The WAGR M class was a class of Garratt-type articulated steam locomotives operated by the Western Australian Government Railways (WAGR) between 1912 and 1955. A total of 13 were built by Beyer, Peacock & Co, Manchester in two batches.

==History==
The first batch of six engines was constructed in 1911. These engines, entered into service with WAGR in 1912, were only the third Garratt design to be produced and represented a significant step in the development of the type. The second batch, which consisted of seven units, was built in 1913/14 and designated as the Ms class due to the use of superheated steam. One of the engines from the first batch was retrofitted with a superheater and given a Ms classification.

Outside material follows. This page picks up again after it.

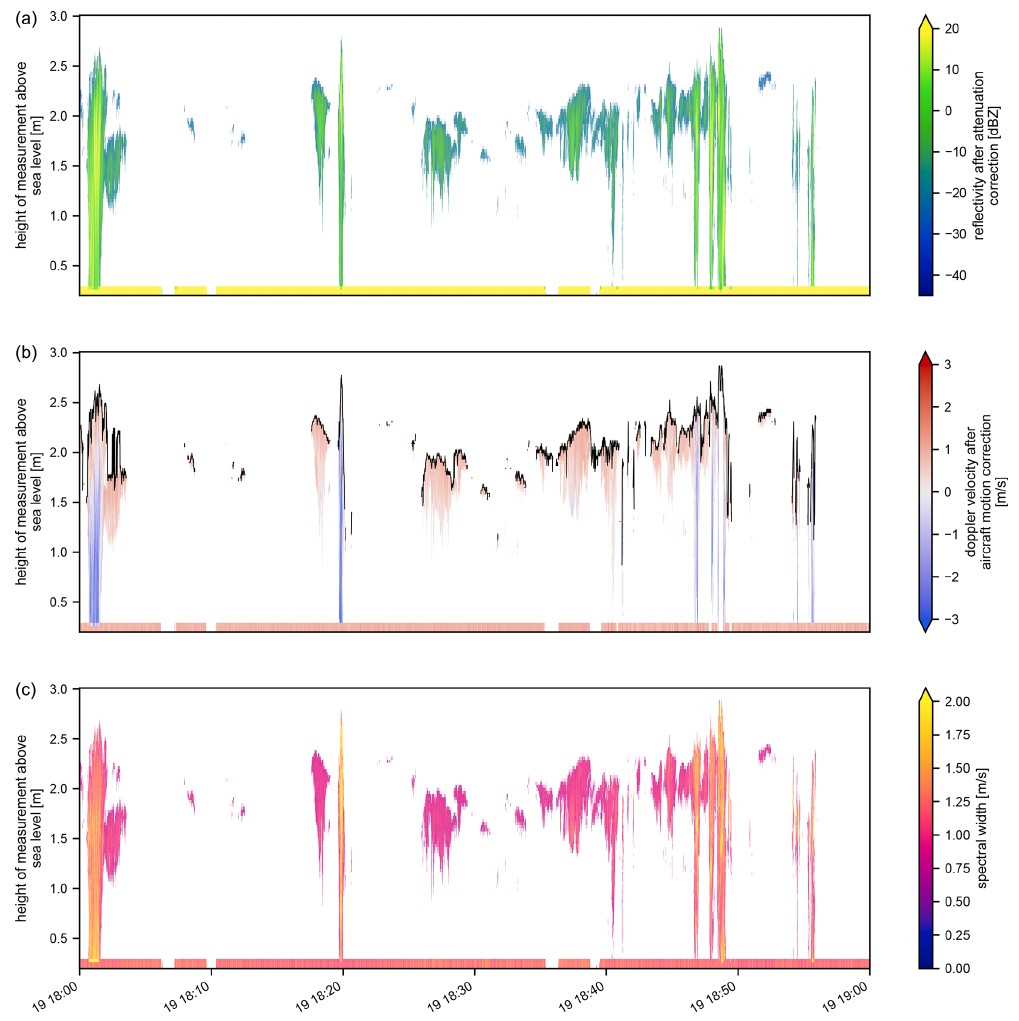
Figure 6. One example hour (18:00–19:00UTC on 19 January 2020) of observations made by the W-band radar during ATOMIC. Panel (a) shows attenuation-corrected radar reflectivity (dBZ); panel (b) shows the Doppler velocity after correction for aircraft motion (ms − 1 ); panel (c) shows the the width of the Doppler spectrum (ms − 1 ). Observations with radar signal-to-noise ratio of less than − 10dB have been removed for clarity. Clouds observed during this hour were relatively deep, frequently reaching 2.5–3km, with frequent periods of rain visible in the high-reflectivity, negative Doppler velocity (drops moving away from the aircraft, i.e., falling, in blue), and enhanced spectral width extending from near cloud top to the surface. During ATOMIC, clouds without precipitation typically have reflectivity less than − 25dBZ; in this figure small precipitation drops (green colors in the reflectivity panel) are embedded in the clouds most of the time. The radar has sufficient sensitivity to see these weak returns out to about 2km below the aircraft (about 1km altitude). Doppler width is broadened by the aircraft flight speed, which adds a threshold of about 0.5ms − 1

All of the M/Ms class locomotives were utilized to haul trains on the WAGR's light lines. They were withdrawn from service between 1947 and 1955, and all were scrapped.

==Class lists==
===M class list===
The numbers and periods in service of each member of the M class were as follows:

M class, built by Beyer, Peacock & Co. in 1911:
| Builder's number | Fleet number | In service | Withdrawn | Notes |
|---|---|---|---|---|
| 5477 | 388 | 2 March 1912 | 4 September 1947 |  |
| 5478 | 389 | 9 March 1912 | 19 December 1934 | Converted to Ms class |
| 5479 | 390 | 16 March 1912 | 17 April 1950 |  |
| 5480 | 391 | 23 March 1912 | 17 April 1947 |  |
| 5481 | 392 | 30 March 1912 | 4 September 1947 |  |
| 5482 | 393 | 6 April 1912 | 20 November 1951 |  |

===Ms class list===
The numbers and periods in service of each member of the Ms class were:

Ms class, built by Beyer, Peacock & Co.:
| Builder's number | Fleet number | Year built | In service | Withdrawn | Notes |
|---|---|---|---|---|---|
| 5478 | 389 | 1911 | 12 April 1935 | 28 September 1950 | Converted from M class |
| 5665 | 424 | 1913 | 27 September 1913 | 4 September 1947 | Stowed 25 July 1945 |
| 5666 | 425 | 1913 | 4 October 1913 | 4 September 1947 |  |
| 5667 | 426 | 1913 | 27 September 1913 | 4 September 1947 |  |
| 5668 | 427 | 1913 | 4 October 1913 | 4 September 1947 |  |
| 5669 | 428 | 1913 | 4 October 1913 | 14 February 1952 |  |
| 5670 | 429 | 1913 | 11 October 1913 | 13 January 1955 |  |
| 5671 | 430 | 1913 | 11 June 1914 | 29 May 1953 | Erected at Midland Railway Workshops, October 1913, for State Saw Mills. In service at Manjimup, November 1913. Transferred to WAGR June 1914 in exchange for G57 & G59. |

==Namesakes==
The M class designation was previously used for the M class locomotives that were withdrawn in 1911. It was reused in the 1970s when the M class diesel locomotives entered service.